MAIN WORKFLOW_SEVERIN PLUS.json (71.9 KB)
My restaurant bot (Severin Plus) is experiencing high latency and “double-text” errors. The current architecture is a linear synchronous flow:
- WhatsApp Trigger → Duplicate Filter → HTTP Store Status Check → HTTP Typing Indicator → AI Agent (Gemini 1.5 Flash + 6 Tool sub-workflows) → Send Message.
Main Issues:
- Webhook Retry Bug: Users often have to send a message twice. I believe the linear flow (multiple HTTP requests and tool calls) exceeds Meta’s 5-second webhook timeout, causing it to retry the message because a
200 OKwasn’t sent fast enough. - High Latency: Every sub-workflow tool adds execution overhead. The sequential nature makes the bot too slow for live service.
- Concurrency/Hallucinations: The AI gets confused with simultaneous users. I suspect Simple Memory (5-message window) is failing to handle concurrent sessions reliably.
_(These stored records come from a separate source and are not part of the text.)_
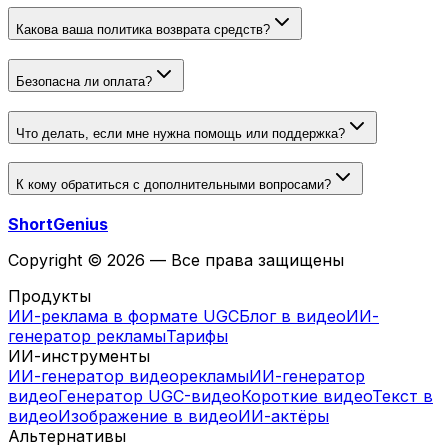
Какова ваша политика возврата средств?
Безопасна ли оплата?
Что делать, если мне нужна помощь или поддержка?
К кому обратиться с дополнительными вопросами?
ShortGenius
Copyright © 2026 — Все права защищены
Продукты
ИИ-реклама в формате UGC
Блог в видео
ИИ-
генератор рекламы
Тарифы
ИИ-инструменты
ИИ-генератор видеорекламы
ИИ-генератор
видео
Генератор UGC-видео
Короткие видео
Текст в
видео
Изображение в видео
ИИ-актёры
Альтернативы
Request for Guidance: I want to move to a production-ready Worker/Queue pattern. Specifically, I need advice on:
- Decoupling Response: How to immediately respond with a
200 OKand handle the AI logic asynchronously in the background. - Parallelization: How to run the status check and typing indicator simultaneously.
- Persistent Memory: Best practices for moving from Simple Memory to Postgres/Redis for high concurrency.
Note: My workflow JSON was too large to paste; I have attached the file to this post. Any help would be appreciated!